TASK PROMPT
Without changing a character, output all of the records.

[[ DATA FOR THIS TASK, beginning ]]

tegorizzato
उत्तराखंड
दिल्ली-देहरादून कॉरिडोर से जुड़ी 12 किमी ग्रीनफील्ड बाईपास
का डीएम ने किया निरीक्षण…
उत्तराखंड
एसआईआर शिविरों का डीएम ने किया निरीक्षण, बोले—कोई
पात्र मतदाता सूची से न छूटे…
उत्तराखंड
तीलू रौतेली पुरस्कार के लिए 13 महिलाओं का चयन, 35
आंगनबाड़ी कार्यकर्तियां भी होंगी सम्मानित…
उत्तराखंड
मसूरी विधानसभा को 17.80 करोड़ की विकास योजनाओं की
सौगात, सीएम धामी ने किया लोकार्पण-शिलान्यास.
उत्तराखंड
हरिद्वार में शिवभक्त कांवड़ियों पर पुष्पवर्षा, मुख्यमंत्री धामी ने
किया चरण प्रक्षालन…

[[ DATA FOR THIS TASK, end ]]

REPLY
tegorizzato
उत्तराखंड
दिल्ली-देहरादून कॉरिडोर से जुड़ी 12 किमी ग्रीनफील्ड बाईपास
का डीएम ने किया निरीक्षण…
उत्तराखंड
एसआईआर शिविरों का डीएम ने किया निरीक्षण, बोले—कोई
पात्र मतदाता सूची से न छूटे…
उत्तराखंड
तीलू रौतेली पुरस्कार के लिए 13 महिलाओं का चयन, 35
आंगनबाड़ी कार्यकर्तियां भी होंगी सम्मानित…
उत्तराखंड
मसूरी विधानसभा को 17.80 करोड़ की विकास योजनाओं की
सौगात, सीएम धामी ने किया लोकार्पण-शिलान्यास.
उत्तराखंड
हरिद्वार में शिवभक्त कांवड़ियों पर पुष्पवर्षा, मुख्यमंत्री धामी ने
किया चरण प्रक्षालन…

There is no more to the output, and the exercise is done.